Not too long ago, NPR had a program on "books that helped us grow up." While the ones mentioned reflect some of the more YA-themed titles my generation read, my librarian mother brought home a much wider variety of books for me which I voraciously devoured, sometimes staying up most of the night to finish whatever volume I was reading.
One of those books was probably a little unusual to give to a 12-year-old, namely Cry the Beloved Country by Alan Paton. For a child living in a rural part of the country which was 99.99% whitebread without even so much as an ethnic restaurant around for 20 miles, such a book was a revelation. Apartheid? Didn't know it existed prior, let alone how to pronounce it. However, it wasn't only the racial themes which made such an impression, it was how well Paton portrayed the classism and elitism of South Africa after the end of British imperialism, and how human compassion can triumph even in the face of the often hopelessness of existence.
Cry the Beloved Country is a multi-faced book, but at the heart of it is the unraveling of the traditional customs of a society set against the background of two grieving fathers: a Zulu pastor, whose son has been arrested for murder and faces execution, and the white father of the victim, who begins to realize the role South African whites often play in such crimes. Paton crafted a literary sermon of sorts against the practices that would turn into apartheid in South Africa in a prescient way, since the novel was published in 1948 and apartheid became law later that very same year. The title of the book is taken from the following passage uttered by the omniscient narrator:
"Cry, the beloved country, for the unborn child that is the inheritor of our fear. Let him not love the earth too deeply. Let him not laugh too gladly when the water runs through his fingers, nor stand too silent when the setting sun makes red the veld with fire. Let him not be too moved when the birds of his land are singing, nor give too much of his heart to a mountain or a valley. For fear will rob him of all if he gives too much."

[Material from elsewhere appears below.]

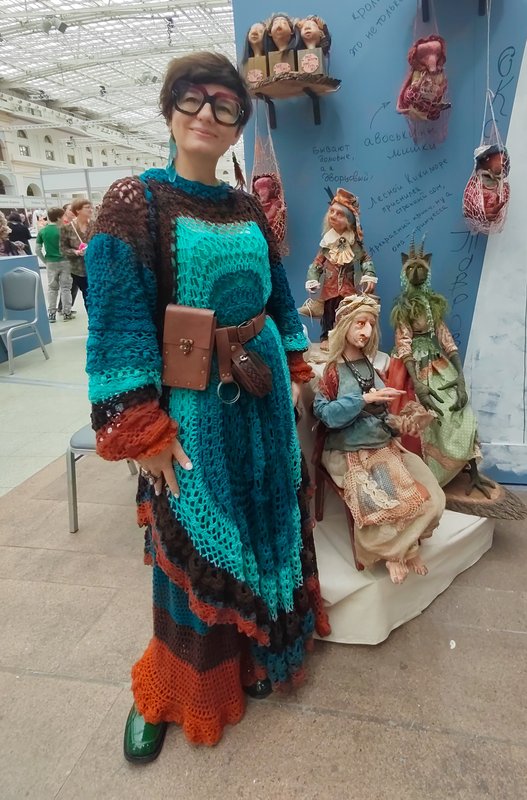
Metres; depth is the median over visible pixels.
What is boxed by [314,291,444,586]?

Alan Paton wrote the novel while he was principal at the Diepkloof Reformatory for delinquent African boys. One interesting note is the process surrounding the book's creation, quite different from today as seen by the author's description of the events leading up to publication:
"The book was begun in Trondheim and finished in San Francisco [on Christmas Eve]. It was written in Norway, Sweden, England and the United States....I had less than a week to spend in New York before sailing to South Africa. I air-mailed the manuscript on a Tuesday, but owing to snowstorms no planes flew. The package went by train, broke open and had to be rewrapped, and finally reached an intermediate Post Office on the Sunday, three days before I was due in New York. My friends traced this package to this intermediate Post Office, and had the office opened and the package delivered, by what means I do not know. In the meantime they had friends standing by to do the typing, and they worked night and day, with the result that the first seventeen chapters arrived at the house of Scribner's on Wednesday, a few minutes before myself...."
Two movies have been based on the book, a film version in 1951 with Canada Lee, Charles Carson, and Sidney Poitier, and another in 1995 with James Earl Jones and Richard Harris. Neither version did particularly well at the box office, but the book itself sold over 15 million copies worldwide before Paton's death in 1995, and was critically well-received except in South Africa—where it was banned as propaganda.